This study is a "Project Intership" in Karlsruhe Institute of Technology, which is a three-people team work by Bangyu Zhu, Eugen Ernst and me (Yin Wu). We appreciate our mentors Vivekanandan Abhishek and Joseph Tim from AIFB institute.
Perception of driving scenes is one of the main topics in autonomous driving domain, which is based on several tasks, for example: semantic segmentation, object detection, depth estimation etc. In recent years, vast amount of methods have been introduced for these specific problems. However, most of them consider one specific single task. One reason for the lack of multi-task learning is that the most available datasets do not include all labesl which are necessary for all tasks simultaneosly.
In this study, we propose a multi-task learing neural network which can be used for training a multi-task learning with labels of different datasets. We compare the multi-task network with its corresponding single task network in terms of performance and computational speed.
We show that the multi-task learning with the introduced training method is able to learn the tasks with labels from two different datasets. Furthermore, the multi-task learning show in two of three single task a better performance and real-time capability.
multi-task learning, semantic segmentation, object detection, depth estimation, multi-source transfer learning, pytorch, opencv
The goal of this task is to obtain the static elements of the driving scene. We consider three classes of elements the most important:
- drivable area
- non-drivable area
- accurate lane marking
The first two classes tell an auto where to drive. Meanwhile, the \textit{accurate lane marking} enhance the cognition of the driving scene to obey the traffic rules.

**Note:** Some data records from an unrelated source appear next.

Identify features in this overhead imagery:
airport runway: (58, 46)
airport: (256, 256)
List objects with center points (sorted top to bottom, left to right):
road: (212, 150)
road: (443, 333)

Object detection is considered mainly for the dynamic elements in street scenes. We have 7 classes including
- vehichles (6 classes)
- cars
- bicycles
- trucks
- small vehicles
- utility vehicles
- tractors
- pedestrians (1 class)
Besides, we detect two additional static elements during object detection task:
- traffic signal
- traffic sign
In comparison with the first two tasks, depth estimation supplies a three-dimensional depth information of the driving scene. In our training, we use the disparity to substitute depth since it is directly supplied from the dataset.
The structure of our multi-task neural network is mainly based on ResUNet, CenterNet with two datasets for three tasks.
Tasks for A2D2:
- Semantic Segmentation
- Object Detection
Tasks for Cityscapes:
- Semantic Segmentation
- Depth Estimation
mIoU | mAP | RMSE | GPU Mem Usage | Computation Speed | |
---|---|---|---|---|---|
Multi-Task Network | 85.57 | 10.9 | 0.0678 | 611 Mb | 45 fps |
ResUNet (SemSeg) | 82.53 | 587 Mb | 39 fps | ||
CenterNet | 11.9 | 759 Mb | 18 fps | ||
ResUNet (Depth) | 0.0706 | 587 Mb | 21 fps |